Inertial sensors are devices such as gyroscopes and accelerometers that have numerous applications in processing orientation, direction, velocity and/or positional information without using an external reference. Some applications include navigation and identifying orientation/direction in rockets, missiles, aircraft, vessels and vehicles as well as many consumer and commercial products like those in the gaming industry.
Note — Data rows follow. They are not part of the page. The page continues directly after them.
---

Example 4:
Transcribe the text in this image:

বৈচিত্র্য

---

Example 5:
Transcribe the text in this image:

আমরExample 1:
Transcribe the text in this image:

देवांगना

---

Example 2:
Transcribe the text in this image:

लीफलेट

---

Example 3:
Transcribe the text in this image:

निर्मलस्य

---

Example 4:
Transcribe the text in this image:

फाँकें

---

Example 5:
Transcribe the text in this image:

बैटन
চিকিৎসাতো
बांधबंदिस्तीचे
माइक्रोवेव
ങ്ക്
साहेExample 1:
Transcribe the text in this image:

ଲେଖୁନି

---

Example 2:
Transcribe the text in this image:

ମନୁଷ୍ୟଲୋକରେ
As the size and cost of inertial sensors have decreased, they have been widely adopted. As an example of usage, inertial navigation systems, inertial measurement units and inertial guidance systems typically include multiple gyroscopes and accelerometers that enable measurement of heading and orientation well as motion change along multiple axes. Such systems are used, for example, in airplane/vessel navigation, missile guidance and unmanned aerial vehicle stabilization. Some gyroscopes are composed of mechanical components while other gyroscopes can be at least partially implemented electronically, such as by using microelectromechanical systems (MEMS).
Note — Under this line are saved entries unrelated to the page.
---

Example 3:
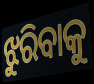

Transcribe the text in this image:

ଝୁରିବାକୁ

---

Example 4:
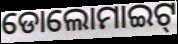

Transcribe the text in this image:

ଡୋଲୋମାଇଟ୍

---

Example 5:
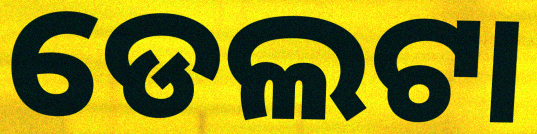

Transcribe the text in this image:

ଡେଲଟା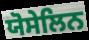
ਯੋਸੇਲਿਨ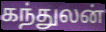
கந்துலன்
One of the limitations in the application of inexpensive gyroscopes is the errors that affect the inertial sensor measurements such as gyroscope bias, accelerometer scale error and vibration rectification coefficients. As an example, there is uncertainty in the bias values for gyroscopes as they cycle from turn-on to turn-on. Such bias affects the accuracy and limits the usefulness of the measured signals and the ensuing applications. One prior solution to bias uncertainty was to place the system into a non-rotational environment to allow the bias to be measured prior to operation of the system. For this initialization process, the system is not rotating and any sensed rotation must be the bias and thus can be removed during processing. For certain applications, such as moving vehicles/vessels and airborne assets, such an initialization environment cannot be easily provided. There is a need, therefore, for a system and method in which the gyroscope bias and other inertial sensor errors can be determined in a dynamic or moving environment. Any such solution opens up the potential to use inexpensive gyroscopes in further applications and with greater accuracy.